• [Work request] In the data below, one line contains "All other moose" and a later one contains "Website: lactalisingredients.ca". Print both, with every line between them, exactly and alone.

(Data to use begins)

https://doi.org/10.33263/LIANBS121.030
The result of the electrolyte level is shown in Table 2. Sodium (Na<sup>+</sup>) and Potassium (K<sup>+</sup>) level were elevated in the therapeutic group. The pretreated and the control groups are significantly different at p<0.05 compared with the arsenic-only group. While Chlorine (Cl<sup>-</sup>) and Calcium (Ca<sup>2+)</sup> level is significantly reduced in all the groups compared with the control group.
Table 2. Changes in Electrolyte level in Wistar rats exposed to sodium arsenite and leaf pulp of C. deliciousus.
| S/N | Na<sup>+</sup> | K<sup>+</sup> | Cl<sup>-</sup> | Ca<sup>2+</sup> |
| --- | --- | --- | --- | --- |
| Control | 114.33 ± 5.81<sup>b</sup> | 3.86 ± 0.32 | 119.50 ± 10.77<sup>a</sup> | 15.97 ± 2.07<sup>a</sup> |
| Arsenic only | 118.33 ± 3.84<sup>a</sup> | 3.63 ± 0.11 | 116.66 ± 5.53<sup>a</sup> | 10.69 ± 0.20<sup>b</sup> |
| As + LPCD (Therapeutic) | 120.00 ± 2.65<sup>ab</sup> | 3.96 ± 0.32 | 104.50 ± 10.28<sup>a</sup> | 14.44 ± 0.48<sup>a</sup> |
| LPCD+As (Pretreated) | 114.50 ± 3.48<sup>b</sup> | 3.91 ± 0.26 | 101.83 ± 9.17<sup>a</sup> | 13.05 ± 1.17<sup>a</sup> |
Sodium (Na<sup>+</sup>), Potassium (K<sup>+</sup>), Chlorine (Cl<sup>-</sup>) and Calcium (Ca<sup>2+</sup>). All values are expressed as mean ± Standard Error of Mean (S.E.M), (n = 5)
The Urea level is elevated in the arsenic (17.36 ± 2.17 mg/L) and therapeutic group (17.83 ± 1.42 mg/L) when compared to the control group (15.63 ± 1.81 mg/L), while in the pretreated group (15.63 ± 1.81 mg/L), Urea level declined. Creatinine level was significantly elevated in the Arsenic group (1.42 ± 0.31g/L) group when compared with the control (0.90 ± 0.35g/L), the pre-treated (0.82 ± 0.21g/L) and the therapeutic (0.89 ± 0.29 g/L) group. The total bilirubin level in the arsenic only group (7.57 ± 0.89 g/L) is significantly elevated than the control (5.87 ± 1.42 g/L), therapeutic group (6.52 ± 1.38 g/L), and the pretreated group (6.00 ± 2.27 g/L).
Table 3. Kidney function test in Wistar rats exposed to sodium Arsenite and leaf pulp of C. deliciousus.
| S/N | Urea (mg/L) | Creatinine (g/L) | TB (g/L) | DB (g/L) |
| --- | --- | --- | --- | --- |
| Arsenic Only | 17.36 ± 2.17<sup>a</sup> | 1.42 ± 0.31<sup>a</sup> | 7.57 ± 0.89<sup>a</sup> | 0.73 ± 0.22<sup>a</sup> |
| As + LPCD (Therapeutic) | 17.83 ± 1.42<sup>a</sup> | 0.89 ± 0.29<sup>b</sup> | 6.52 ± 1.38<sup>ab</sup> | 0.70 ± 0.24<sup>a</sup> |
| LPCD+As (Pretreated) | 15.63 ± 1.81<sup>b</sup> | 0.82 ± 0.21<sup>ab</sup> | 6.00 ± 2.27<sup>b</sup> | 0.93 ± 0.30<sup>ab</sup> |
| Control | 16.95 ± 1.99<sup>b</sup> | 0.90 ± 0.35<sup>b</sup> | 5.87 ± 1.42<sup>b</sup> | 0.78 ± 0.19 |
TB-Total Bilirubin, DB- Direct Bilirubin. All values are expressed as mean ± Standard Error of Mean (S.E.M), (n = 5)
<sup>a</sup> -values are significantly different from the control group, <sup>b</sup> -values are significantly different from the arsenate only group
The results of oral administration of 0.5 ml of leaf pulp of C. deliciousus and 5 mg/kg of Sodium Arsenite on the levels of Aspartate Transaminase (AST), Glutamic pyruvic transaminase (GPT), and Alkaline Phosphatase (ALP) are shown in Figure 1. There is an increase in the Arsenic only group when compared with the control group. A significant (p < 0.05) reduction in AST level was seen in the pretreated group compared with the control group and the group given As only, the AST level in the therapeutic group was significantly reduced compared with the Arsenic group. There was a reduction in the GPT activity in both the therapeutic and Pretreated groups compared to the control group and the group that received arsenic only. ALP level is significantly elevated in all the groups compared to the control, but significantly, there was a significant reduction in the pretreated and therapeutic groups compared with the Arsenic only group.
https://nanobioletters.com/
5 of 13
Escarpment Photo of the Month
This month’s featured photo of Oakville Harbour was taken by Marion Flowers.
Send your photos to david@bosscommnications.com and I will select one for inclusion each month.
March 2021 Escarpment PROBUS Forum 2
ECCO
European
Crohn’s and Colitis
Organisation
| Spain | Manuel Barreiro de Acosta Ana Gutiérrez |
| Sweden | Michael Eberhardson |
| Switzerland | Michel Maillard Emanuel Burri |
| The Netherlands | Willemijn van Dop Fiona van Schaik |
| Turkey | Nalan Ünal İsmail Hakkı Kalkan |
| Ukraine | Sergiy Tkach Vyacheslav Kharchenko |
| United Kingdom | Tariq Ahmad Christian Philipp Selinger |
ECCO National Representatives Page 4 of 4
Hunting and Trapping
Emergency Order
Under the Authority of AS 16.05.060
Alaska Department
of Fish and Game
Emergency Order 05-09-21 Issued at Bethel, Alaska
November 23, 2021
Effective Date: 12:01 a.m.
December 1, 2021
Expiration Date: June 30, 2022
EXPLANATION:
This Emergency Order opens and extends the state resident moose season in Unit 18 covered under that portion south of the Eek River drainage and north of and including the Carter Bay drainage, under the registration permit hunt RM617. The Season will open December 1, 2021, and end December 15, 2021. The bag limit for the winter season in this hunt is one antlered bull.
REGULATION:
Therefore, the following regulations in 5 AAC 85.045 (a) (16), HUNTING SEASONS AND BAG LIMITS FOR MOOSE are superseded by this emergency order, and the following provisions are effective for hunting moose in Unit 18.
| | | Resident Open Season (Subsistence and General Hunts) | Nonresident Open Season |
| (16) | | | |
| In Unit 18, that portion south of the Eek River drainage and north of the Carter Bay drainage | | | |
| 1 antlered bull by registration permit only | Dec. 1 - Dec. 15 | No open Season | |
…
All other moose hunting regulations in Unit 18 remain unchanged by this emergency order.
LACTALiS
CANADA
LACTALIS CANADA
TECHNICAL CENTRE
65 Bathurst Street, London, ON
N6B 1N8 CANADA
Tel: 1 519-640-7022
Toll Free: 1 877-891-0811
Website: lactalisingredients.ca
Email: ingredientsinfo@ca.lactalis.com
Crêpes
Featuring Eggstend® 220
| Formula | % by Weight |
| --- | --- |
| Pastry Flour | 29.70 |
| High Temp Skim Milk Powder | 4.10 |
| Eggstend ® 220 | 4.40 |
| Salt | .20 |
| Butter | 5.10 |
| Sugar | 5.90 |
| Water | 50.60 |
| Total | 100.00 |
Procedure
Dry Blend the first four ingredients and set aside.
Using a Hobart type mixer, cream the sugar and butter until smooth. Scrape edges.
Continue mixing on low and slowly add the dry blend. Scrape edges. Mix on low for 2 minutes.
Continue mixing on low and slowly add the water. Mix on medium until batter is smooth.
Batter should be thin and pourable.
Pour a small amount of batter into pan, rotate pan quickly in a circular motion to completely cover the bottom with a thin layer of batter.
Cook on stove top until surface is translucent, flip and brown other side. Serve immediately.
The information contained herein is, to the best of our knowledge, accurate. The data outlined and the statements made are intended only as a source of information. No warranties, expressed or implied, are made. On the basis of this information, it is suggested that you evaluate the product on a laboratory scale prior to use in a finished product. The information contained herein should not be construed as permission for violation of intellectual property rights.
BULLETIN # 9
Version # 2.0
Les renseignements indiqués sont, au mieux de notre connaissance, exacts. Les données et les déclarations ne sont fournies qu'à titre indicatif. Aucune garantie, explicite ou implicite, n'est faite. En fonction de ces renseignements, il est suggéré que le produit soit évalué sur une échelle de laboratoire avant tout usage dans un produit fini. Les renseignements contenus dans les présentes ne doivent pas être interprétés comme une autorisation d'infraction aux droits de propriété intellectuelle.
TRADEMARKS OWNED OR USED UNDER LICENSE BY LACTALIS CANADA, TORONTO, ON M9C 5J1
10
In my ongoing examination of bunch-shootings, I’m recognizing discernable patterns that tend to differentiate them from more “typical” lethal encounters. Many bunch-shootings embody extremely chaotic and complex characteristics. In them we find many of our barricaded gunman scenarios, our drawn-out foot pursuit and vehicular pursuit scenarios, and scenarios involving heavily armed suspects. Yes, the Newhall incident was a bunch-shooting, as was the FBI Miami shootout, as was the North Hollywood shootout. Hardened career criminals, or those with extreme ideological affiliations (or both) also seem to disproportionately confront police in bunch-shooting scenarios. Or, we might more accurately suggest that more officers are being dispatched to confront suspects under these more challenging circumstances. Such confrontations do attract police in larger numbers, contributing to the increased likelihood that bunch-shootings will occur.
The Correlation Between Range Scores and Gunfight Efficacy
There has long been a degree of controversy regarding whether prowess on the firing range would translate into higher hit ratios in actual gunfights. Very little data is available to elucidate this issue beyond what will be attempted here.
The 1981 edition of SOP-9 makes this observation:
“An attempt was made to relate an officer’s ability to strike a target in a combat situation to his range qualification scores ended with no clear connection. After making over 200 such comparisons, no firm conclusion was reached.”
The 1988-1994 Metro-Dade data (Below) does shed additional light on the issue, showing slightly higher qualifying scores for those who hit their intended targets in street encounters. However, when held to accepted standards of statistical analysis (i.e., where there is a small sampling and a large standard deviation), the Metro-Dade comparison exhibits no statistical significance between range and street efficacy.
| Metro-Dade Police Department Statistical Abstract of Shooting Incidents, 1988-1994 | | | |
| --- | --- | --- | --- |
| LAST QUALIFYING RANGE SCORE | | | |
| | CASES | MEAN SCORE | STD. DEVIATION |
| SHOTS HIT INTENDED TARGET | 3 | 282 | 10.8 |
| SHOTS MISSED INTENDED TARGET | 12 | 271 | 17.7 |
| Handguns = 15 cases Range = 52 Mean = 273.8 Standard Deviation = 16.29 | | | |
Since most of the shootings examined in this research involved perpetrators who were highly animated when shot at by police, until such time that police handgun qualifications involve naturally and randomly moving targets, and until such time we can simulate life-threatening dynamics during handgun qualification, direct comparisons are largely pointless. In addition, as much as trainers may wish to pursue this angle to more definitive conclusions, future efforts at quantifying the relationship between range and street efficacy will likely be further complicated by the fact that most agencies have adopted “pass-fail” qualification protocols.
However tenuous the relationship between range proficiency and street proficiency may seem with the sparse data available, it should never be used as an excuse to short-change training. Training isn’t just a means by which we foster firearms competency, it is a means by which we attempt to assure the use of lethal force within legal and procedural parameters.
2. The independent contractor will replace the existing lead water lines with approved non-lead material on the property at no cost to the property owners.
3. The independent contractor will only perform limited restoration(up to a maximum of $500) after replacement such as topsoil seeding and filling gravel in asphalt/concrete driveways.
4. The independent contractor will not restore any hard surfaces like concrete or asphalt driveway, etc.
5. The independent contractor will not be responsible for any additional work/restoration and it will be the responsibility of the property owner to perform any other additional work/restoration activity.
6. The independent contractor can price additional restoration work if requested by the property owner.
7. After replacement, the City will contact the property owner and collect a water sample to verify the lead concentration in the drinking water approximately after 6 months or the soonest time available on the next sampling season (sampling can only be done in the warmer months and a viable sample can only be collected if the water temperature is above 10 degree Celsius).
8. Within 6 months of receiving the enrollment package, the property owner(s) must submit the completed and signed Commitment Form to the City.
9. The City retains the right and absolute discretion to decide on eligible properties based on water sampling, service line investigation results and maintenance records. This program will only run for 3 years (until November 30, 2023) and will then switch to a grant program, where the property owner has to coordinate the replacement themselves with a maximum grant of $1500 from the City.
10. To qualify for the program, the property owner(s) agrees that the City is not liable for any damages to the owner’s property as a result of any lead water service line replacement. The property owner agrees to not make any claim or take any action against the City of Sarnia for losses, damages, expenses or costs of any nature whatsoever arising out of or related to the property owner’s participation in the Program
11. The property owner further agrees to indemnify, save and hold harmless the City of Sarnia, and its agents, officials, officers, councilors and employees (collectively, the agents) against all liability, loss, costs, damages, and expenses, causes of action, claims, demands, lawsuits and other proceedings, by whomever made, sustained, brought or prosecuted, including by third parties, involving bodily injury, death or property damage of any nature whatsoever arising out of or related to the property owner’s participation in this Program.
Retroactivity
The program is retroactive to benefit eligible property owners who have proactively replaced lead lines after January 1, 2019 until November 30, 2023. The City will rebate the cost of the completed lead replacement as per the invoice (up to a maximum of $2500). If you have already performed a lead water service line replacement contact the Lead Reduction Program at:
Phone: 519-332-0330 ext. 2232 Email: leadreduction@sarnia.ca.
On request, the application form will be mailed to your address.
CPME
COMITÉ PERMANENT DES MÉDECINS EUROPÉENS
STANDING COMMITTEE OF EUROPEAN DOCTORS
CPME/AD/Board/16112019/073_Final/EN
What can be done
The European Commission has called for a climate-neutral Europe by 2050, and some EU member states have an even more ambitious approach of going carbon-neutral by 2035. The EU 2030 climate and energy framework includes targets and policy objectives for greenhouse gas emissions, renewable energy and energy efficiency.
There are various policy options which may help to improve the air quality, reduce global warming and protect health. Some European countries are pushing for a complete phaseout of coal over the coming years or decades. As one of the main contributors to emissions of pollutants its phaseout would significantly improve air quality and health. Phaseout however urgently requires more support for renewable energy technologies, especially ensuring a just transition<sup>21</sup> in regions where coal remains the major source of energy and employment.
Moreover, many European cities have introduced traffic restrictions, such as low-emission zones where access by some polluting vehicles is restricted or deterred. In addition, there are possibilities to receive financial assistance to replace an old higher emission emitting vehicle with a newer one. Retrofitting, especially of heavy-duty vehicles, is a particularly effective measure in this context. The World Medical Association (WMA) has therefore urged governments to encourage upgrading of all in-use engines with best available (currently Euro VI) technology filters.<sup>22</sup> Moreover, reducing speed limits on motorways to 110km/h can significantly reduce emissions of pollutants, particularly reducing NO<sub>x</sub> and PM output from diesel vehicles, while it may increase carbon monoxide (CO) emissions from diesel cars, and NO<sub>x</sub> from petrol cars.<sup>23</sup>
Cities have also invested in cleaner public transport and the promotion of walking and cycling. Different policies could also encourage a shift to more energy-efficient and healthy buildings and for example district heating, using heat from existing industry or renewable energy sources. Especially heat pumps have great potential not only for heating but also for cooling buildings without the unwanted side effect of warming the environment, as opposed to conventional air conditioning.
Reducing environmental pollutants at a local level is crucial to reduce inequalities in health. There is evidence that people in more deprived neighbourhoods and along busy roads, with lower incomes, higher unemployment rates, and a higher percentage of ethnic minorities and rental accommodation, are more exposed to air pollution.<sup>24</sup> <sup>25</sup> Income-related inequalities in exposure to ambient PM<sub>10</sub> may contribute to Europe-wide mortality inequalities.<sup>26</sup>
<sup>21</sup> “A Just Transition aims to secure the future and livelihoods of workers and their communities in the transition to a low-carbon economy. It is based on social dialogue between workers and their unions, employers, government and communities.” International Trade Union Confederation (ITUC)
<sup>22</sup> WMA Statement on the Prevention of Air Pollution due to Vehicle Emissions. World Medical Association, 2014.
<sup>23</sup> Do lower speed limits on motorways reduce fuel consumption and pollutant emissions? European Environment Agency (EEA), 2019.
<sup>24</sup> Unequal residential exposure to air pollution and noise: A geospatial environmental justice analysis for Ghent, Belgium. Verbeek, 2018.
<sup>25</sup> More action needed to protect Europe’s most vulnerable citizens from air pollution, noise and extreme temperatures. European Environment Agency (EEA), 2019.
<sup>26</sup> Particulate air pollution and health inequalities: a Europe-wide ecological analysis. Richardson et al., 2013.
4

(Data to use ends)

• [Answer]
All other moose hunting regulations in Unit 18 remain unchanged by this emergency order.
LACTALiS
CANADA
LACTALIS CANADA
TECHNICAL CENTRE
65 Bathurst Street, London, ON
N6B 1N8 CANADA
Tel: 1 519-640-7022
Toll Free: 1 877-891-0811
Website: lactalisingredients.ca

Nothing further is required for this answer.